• _Tasks and exercises_:
(A) In the passage about Hagar, what does it say she was no longer being treated as?
(B) Continue the passage about Hagar from where it stops.

• _Extract_:
• • • •

God was right there, just as He had been all along. He had given her this child and He had every plan to make sure that she was able to keep him. He had brought her safely through the fire of living in an abusive home, and now He had intervened to deliver her from it. She was not leaving as a runaway slave; she had been sent off as a free woman. She was not leaving alone; she had the future security and the current dignity of being the mother of a son, one whom everyone now recognized as the legitimate son of a well-reputed man.

This time when God addressed her, He did so by her own name. He acknowledged her identity as no longer the handmaiden of Sarah, but as Hagar, her own person. This was her independence day, and He was here to share it with her. Through her He would protect and provide for the child. Through her He would raise him up to become a mighty man. And through her He would establish a great nation.

• • • •

• _Given records_:
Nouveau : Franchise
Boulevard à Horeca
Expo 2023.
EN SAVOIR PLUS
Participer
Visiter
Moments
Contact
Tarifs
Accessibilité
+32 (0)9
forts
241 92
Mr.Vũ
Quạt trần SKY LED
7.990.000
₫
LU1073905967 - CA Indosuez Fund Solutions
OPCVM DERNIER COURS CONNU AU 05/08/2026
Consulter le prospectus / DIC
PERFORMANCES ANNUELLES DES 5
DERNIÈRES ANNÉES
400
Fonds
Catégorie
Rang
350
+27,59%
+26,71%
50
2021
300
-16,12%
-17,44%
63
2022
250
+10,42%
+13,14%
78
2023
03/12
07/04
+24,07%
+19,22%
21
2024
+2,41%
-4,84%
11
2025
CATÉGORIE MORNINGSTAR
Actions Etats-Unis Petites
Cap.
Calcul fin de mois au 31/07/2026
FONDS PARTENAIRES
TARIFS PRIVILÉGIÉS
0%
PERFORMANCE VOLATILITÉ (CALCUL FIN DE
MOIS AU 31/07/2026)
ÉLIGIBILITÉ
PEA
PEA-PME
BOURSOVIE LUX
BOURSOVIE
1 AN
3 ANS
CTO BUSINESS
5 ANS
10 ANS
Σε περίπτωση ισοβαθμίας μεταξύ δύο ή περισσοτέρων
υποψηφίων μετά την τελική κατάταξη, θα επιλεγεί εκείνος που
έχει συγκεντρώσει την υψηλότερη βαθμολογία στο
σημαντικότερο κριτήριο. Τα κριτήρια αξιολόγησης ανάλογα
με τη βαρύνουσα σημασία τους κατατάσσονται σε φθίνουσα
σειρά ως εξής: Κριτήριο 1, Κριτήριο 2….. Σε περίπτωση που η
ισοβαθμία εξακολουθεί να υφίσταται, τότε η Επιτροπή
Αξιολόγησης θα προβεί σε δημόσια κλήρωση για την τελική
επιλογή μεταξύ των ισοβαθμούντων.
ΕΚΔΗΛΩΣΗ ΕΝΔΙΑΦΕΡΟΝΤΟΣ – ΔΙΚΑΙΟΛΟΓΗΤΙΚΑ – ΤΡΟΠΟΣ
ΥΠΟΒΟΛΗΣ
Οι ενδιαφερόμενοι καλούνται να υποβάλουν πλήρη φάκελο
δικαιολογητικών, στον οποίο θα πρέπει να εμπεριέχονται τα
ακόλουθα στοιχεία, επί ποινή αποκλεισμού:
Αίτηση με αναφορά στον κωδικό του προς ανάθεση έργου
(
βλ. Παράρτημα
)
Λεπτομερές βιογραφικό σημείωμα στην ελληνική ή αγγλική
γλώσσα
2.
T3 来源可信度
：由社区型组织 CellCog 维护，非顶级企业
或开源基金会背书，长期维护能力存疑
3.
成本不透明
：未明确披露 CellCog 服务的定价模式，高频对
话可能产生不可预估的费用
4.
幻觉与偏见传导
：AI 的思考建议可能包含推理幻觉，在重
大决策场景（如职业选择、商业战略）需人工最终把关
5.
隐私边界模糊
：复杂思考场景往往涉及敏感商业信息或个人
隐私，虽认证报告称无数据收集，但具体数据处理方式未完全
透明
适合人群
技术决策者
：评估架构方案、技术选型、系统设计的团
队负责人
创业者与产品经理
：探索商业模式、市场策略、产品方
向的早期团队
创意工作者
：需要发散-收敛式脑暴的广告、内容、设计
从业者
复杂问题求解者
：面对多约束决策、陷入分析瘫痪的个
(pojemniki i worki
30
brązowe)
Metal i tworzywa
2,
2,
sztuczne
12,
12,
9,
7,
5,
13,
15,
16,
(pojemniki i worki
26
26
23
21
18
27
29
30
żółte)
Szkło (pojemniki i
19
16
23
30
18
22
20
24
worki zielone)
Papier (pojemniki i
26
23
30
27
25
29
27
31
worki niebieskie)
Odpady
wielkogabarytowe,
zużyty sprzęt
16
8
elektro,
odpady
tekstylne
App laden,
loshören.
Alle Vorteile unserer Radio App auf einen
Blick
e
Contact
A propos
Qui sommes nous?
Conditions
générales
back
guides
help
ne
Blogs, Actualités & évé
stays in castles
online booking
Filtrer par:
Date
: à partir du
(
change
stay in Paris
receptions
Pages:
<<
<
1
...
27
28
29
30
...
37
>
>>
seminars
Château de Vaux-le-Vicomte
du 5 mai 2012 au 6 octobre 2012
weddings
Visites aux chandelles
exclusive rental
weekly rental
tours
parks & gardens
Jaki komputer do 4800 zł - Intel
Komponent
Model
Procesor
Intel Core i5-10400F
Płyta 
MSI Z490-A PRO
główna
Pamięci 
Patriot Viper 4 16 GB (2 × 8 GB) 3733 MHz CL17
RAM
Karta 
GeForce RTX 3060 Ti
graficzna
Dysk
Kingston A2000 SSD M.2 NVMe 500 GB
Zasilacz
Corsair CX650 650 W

• • • •

• _Answers given_:
(A) The handmaiden of Sarah.

(B)
The way God took care of Hagar gave me confidence to support my friend in her decision. I prayerfully held my breath to see what He would do for His trusting, devoted daughter. Many terrifying twists and turns later, she phoned me with the devastating news that her husband was divorcing her. The dreaded day finally came, and I sat praying in the attorney’s office waiting room as she signed the final papers. But my mourning turned to rejoicing as the realization dawned: this was her independence day. God had seen her misery and had intervened on her behalf. He was delivering her from the bonds of an abusive marriage, and He Himself would be her nurturing husband, a wise, tender father to her children. Together we wept and worshiped, mourned the past and celebrated the future. God’s goodness had prevailed. At last, she was free.